▶ _Supplied passage_
▬▬▬▬▬▬▬▬▬▬

Kubernetes Job and CronJob Configuration

Jobs and CronJobs enable running batch workloads and scheduled tasks in Kubernetes. This guide covers Job specification with parallelism and completion semantics, CronJob scheduling, history management, suspension, and best practices for batch processing on your VPS and baremetal Kubernetes infrastructure.

Table of Contents

Jobs Fundamentals

What is a Job?

A Job creates one or more Pods and ensures they complete successfully. It tracks completion and retries on failure.

Job vs Other Controllers

FeatureJobDeploymentStatefulSet
PurposeBatch tasksLong-running appsStateful apps
CompletionCompletesRuns indefinitelyRuns indefinitely
RestartOn failureAlwaysAlways
StorageShared volumesPersistentPersistent

Job Lifecycle

Pending → Active → Succeeded/Failed → Complete

Job Configuration

Basic Job

apiVersion: batch/v1
kind: Job
metadata:
  name: simple-job
  namespace: batch
spec:
  template:
    spec:
      containers:
      - name: task
        image: busybox:1.35
        command: ["echo", "Hello from Job"]
      restartPolicy: Never
  backoffLimit: 3
  ttlSecondsAfterFinished: 3600

Create the job:

kubectl apply -f job.yaml
kubectl get jobs -n batch
kubectl describe job simple-job -n batch

Job Parameters

template: Pod template for job pods

backoffLimit: Max failed pod creation attempts (default: 6)

parallelism: Number of pods running in parallel

completions: Number of successful pods needed (default: 1)

activeDeadlineSeconds: Max execution time in seconds

ttlSecondsAfterFinished: Delete job after N seconds

Simple Completion

Job completes after one successful pod:

apiVersion: batch/v1
kind: Job
metadata:
  name: single-completion-job
spec:
  template:
    spec:
      containers:
      - name: task
        image: python:3.11
        command:
        - python
        - -c
        - |
          import time
          for i in range(10):
              print(f"Progress: {i+1}/10")
              time.sleep(1)
          print("Task complete!")
      restartPolicy: Never
  backoffLimit: 3
  activeDeadlineSeconds: 300

Parallel Jobs

Multiple workers in parallel:

apiVersion: batch/v1
kind: Job
metadata:
  name: parallel-job
spec:
  parallelism: 4
  completions: 10
  template:
    spec:
      containers:
      - name: worker
        image: myworker:1.0
        env:
        - name: JOB_COMPLETION_INDEX
          valueFrom:
            fieldRef:
              fieldPath: metadata.annotations['batch.kubernetes.io/job-completion-index']
      restartPolicy: Never
  backoffLimit: 2

Work Queue Pattern

Multiple workers without specified completions:

apiVersion: batch/v1
kind: Job
metadata:
  name: work-queue-job
spec:
  parallelism: 3
  template:
    spec:
      containers:
      - name: worker
        image: worker:latest
        command:
        - /bin/sh
        - -c
        - |
          while true; do
            # Get work from queue
            work=$(redis-cli BLPOP job_queue 0 | tail -1)

▬▬▬▬▬▬▬▬▬▬

▶ _Extracted records_
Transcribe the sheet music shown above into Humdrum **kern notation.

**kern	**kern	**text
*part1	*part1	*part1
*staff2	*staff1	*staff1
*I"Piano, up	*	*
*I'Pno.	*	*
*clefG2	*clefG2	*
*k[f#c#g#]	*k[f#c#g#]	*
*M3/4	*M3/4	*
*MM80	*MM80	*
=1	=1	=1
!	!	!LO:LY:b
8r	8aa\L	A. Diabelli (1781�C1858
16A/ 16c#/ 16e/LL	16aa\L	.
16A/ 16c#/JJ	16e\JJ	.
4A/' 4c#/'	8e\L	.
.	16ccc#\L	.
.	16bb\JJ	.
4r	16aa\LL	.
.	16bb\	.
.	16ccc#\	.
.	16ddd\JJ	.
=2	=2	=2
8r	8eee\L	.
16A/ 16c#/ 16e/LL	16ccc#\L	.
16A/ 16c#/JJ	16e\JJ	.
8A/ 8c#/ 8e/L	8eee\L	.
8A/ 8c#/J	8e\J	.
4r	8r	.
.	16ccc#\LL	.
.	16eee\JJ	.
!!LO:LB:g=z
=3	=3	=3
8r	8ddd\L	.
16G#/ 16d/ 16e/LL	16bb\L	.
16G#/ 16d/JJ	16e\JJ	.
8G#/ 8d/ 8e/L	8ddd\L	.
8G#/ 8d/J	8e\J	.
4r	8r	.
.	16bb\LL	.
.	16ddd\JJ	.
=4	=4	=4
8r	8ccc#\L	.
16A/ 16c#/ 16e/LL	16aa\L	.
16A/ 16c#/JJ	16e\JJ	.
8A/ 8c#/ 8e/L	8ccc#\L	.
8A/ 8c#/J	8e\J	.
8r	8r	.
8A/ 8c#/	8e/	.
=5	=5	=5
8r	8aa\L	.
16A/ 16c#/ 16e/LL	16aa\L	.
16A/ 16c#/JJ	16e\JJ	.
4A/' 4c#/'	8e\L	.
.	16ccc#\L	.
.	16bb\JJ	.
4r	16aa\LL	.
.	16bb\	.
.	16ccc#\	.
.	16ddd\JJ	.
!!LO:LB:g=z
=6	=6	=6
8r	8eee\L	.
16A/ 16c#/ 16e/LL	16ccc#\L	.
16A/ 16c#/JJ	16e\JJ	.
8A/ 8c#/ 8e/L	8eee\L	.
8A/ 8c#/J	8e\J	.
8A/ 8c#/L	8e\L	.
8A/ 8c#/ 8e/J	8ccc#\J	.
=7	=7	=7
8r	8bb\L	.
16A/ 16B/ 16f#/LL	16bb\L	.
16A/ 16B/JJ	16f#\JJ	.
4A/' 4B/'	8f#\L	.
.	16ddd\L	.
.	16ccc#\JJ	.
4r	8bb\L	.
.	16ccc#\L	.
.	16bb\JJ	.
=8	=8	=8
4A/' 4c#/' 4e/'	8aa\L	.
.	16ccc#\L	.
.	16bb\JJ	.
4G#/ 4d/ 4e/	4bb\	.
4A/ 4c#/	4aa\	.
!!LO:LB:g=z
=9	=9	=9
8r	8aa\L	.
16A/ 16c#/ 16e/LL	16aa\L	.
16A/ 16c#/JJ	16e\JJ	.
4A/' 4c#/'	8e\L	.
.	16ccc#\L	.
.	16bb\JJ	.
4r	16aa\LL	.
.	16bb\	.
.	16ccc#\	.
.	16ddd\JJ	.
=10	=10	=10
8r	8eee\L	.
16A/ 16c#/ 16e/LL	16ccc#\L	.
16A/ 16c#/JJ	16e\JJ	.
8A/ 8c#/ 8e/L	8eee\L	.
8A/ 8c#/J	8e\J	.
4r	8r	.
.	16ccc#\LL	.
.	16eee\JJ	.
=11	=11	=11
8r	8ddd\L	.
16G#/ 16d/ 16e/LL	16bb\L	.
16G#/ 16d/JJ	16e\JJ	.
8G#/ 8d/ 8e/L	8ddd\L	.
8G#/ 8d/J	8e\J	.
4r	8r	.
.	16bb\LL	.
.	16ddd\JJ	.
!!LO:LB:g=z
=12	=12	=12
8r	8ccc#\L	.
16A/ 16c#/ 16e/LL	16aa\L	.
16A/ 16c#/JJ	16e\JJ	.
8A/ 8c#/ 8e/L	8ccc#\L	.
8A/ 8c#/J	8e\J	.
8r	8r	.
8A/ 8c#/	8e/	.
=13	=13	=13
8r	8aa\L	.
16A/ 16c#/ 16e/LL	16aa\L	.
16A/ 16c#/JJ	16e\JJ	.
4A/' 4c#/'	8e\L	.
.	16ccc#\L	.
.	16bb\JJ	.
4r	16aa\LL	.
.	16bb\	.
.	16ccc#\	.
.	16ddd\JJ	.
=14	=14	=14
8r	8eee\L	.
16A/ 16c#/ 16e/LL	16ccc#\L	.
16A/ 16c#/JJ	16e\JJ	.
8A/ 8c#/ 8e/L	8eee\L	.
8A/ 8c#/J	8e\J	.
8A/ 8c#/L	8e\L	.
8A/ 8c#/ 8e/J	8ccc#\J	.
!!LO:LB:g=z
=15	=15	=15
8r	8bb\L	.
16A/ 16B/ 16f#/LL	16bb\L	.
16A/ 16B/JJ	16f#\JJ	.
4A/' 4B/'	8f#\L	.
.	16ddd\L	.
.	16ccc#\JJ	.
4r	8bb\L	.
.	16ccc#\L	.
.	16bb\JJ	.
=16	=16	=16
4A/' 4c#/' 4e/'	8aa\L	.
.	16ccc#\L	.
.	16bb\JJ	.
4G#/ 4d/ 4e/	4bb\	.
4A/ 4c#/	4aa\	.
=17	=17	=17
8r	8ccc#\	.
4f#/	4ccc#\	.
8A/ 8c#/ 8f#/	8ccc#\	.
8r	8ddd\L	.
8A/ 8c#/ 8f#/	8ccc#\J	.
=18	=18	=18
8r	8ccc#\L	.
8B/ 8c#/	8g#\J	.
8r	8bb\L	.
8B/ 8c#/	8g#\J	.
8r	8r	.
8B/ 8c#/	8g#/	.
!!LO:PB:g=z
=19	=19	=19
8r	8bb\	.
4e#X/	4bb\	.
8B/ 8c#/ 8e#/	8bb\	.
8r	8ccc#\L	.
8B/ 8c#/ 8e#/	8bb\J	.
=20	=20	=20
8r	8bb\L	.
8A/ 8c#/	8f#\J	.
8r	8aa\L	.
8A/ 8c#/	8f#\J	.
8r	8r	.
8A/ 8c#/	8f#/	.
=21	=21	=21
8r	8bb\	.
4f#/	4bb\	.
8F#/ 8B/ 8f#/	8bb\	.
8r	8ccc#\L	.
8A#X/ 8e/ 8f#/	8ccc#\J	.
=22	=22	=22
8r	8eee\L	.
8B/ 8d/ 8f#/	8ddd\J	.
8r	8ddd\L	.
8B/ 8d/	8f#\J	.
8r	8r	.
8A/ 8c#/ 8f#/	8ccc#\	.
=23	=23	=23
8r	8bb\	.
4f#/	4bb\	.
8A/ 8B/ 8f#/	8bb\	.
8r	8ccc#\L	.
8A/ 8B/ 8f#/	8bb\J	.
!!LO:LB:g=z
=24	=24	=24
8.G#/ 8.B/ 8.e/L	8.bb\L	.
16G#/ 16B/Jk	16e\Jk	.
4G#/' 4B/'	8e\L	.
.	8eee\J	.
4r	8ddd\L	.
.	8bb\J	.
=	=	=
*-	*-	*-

▬▬▬▬▬▬▬▬▬▬

▶ _Task requirements_
1. Count the lines in the rows that contain the string "kern", treating uppercase and lowercase as different, and reply with that number alone.
2. Carry on the Kubernetes Job guide from the point where it stops.
The Kubernetes Job guide and the rows have nothing to do with each other.

▶ _Responses by task_
1. 2

2.
            if [ $? -eq 0 ]; then
              echo "Processing: $work"
              # Process work
              sleep 5
            else
              exit 0
            fi
          done
      restartPolicy: Never
  activeDeadlineSeconds: 3600

Job Patterns

Index-Based Job

Process specific indices in parallel:

apiVersion: batch/v1
kind: Job
metadata:
  name: indexed-job
spec:
  parallelism: 4
  completions: 20
  completionMode: Indexed
  template:
    spec:
      containers:
      - name: task
        image: task-processor:1.0
        env:
        - name: TASK_ID
          valueFrom:
            fieldRef:
              fieldPath: metadata.annotations['batch.kubernetes.io/job-completion-index']
      restartPolicy: Never
  backoffLimit: 2

Batch Processing Job

Process data in batches:

apiVersion: batch/v1
kind: Job
metadata:
  name: batch-processor
spec:
  parallelism: 5
  completions: 100
  template:
    metadata:
      labels:
        app: batch-processor
    spec:
      containers:
      - name: processor
        image: batch-processor:1.0
        volumeMounts:
        - name: data
          mountPath: /data
      volumes:
      - name: data
        persistentVolumeClaim:
          claimName: batch-data
      restartPolicy: Never
  backoffLimit: 3
  activeDeadlineSeconds: 86400

CronJobs

CronJob Basics

CronJobs schedule Jobs based on cron expressions.

apiVersion: batch/v1
kind: CronJob
metadata:
  name: daily-backup
spec:
  schedule: "0 2 * * *"
  jobTemplate:
    spec:
      template:
        spec:
          containers:
          - name: backup
            image: backup-tool:1.0
            command:
            - /bin/sh
            - -c
            - /scripts/backup.sh
          restartPolicy: OnFailure
  successfulJobsHistoryLimit: 3
  failedJobsHistoryLimit: 1
  suspend: false

Cron Schedule Format

┌───────────── minute (0 - 59)
│ ┌───────────── hour (0 - 23)
│ │ ┌───────────── day of month (1 - 31)
│ │ │ ┌───────────── month (1 - 12)
│ │ │ │ ┌───────────── day of week (0 - 6) (Sunday to Saturday)
│ │ │ │ │
│ │ │ │ │
* * * * *

Common schedules:

"0 0 * * *"      # Daily at midnight
"0 */4 * * *"    # Every 4 hours
"0 9 * * 1-5"    # Weekdays at 9 AM
"*/15 * * * *"   # Every 15 minutes
"0 0 1 * *"      # Monthly on 1st
"0 0 * * 0"      # Weekly on Sunday

CronJob with Environment Variables

apiVersion: batch/v1
kind: CronJob
metadata:
  name: scheduled-cleanup
spec:
  schedule: "0 3 * * *"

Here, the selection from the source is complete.